● **Information shown**
[Start of Attachment]

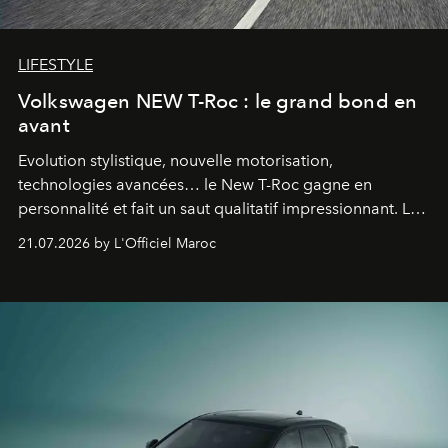
LIFESTYLE
Volkswagen NEW T-Roc : le grand bond en
avant
Evolution stylistique, nouvelle motorisation,
technologies avancées… le New T-Roc gagne en
personnalité et fait un saut qualitatif impressionnant. Le
constructeur allemand a revu en profondeur son SUV
21.07.2026 by L'Officiel Maroc
fétiche pour le rendre plus premium. Et le pari semble
gagné d’avance.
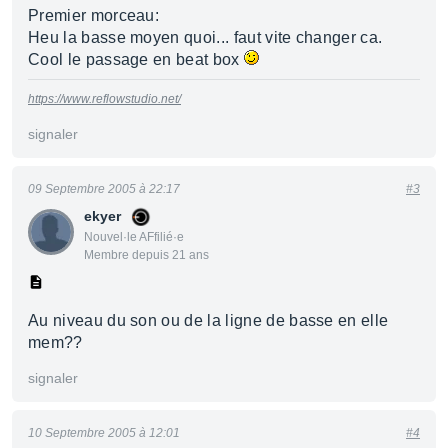
Premier morceau:
Heu la basse moyen quoi... faut vite changer ca.
Cool le passage en beat box
https://www.reflowstudio.net/
signaler
09 Septembre 2005 à 22:17
#3
ekyer
Nouvel·le AFfilié·e
Membre depuis 21 ans
Au niveau du son ou de la ligne de basse en elle
mem??
signaler
10 Septembre 2005 à 12:01
#4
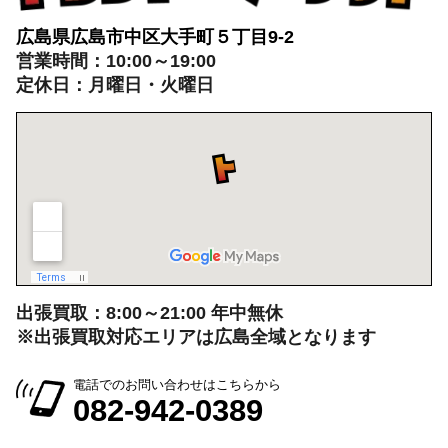
営業時間：10:00～19:00
定休日：月曜日・火曜日
出張買取：8:00～21:00 年中無休
※出張買取対応エリアは広島全域となります
電話でのお問い合わせはこちらから
082-942-0389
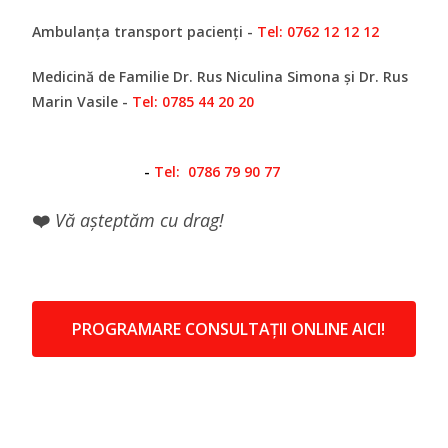
Ambulanța transport pacienți -
Tel:
0762 12 12 12
Medicină de Familie
Dr. Rus Niculina Simona și Dr. Rus
Marin Vasile
-
Tel:
0785 44 20
20
-
Tel:
0786
79 90 77
❤️
Vă așteptăm cu drag!
PROGRAMARE CONSULTAȚII ONLINE AICI!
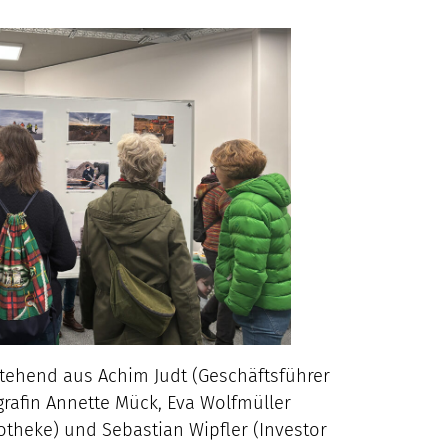
stehend aus Achim Judt (Geschäftsführer
grafin Annette Mück, Eva Wolfmüller
otheke) und Sebastian Wipfler (Investor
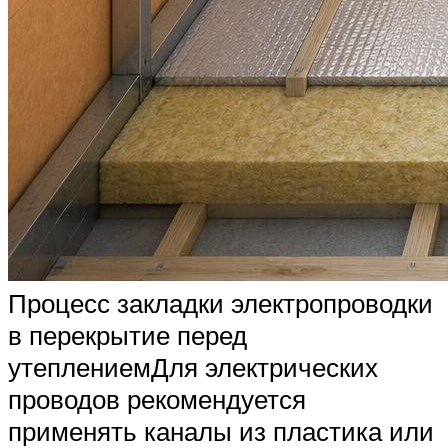
Процесс закладки электропроводки
в перекрытие перед
утеплениемДля электрических
проводов рекомендуется
применять каналы из пластика или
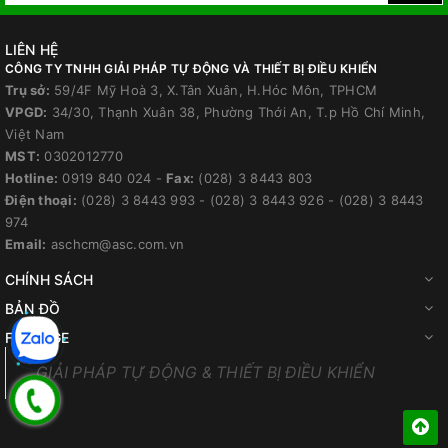
LIÊN HỆ
CÔNG TY TNHH GIẢI PHÁP TỰ ĐỘNG VÀ THIẾT BỊ ĐIỀU KHIỂN
Trụ sở:
59/4F Mỹ Hoà 3, X.Tân Xuân, H.Hóc Môn, TPHCM
VPGD:
34/30, Thạnh Xuân 38, Phường Thới An, T.p Hồ Chí Minh,
Việt Nam
MST:
0302012770
Hotline:
0919 840 024
-
Fax:
(028) 3 8443 803
Điện thoại:
(028) 3 8443 993
-
(028) 3 8443 926
-
(028) 3 8443
974
Email:
aschcm@asc.com.vn
CHÍNH SÁCH
BẢN ĐỒ
FANPAGE
GIẢI PHÁP TỰ ĐỘNG & THIẾT BỊ ĐIỀU KHIỂN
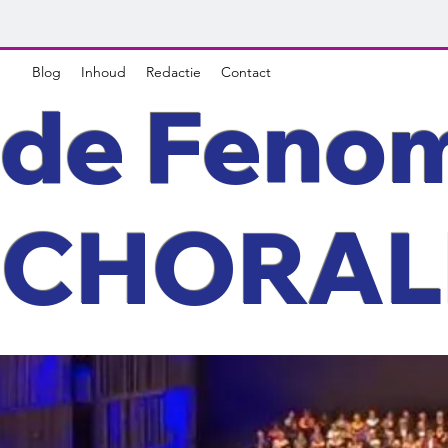
Blog
Inhoud
Redactie
Contact
de Feno
CHORAL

[End of Attachment]

● **Problem description**
Please restate, word for word, the lines from the one with "59/4F Mỹ Hoà 3, X.Tân Xuân, H.Hóc Môn, TPHCM" through the final line of the material, both included, and omit the pictures.

● **Result below**
59/4F Mỹ Hoà 3, X.Tân Xuân, H.Hóc Môn, TPHCM
VPGD:
34/30, Thạnh Xuân 38, Phường Thới An, T.p Hồ Chí Minh,
Việt Nam
MST:
0302012770
Hotline:
0919 840 024
-
Fax:
(028) 3 8443 803
Điện thoại:
(028) 3 8443 993
-
(028) 3 8443 926
-
(028) 3 8443
974
Email:
aschcm@asc.com.vn
CHÍNH SÁCH
BẢN ĐỒ
FANPAGE
GIẢI PHÁP TỰ ĐỘNG & THIẾT BỊ ĐIỀU KHIỂN
Blog
Inhoud
Redactie
Contact
de Feno
CHORAL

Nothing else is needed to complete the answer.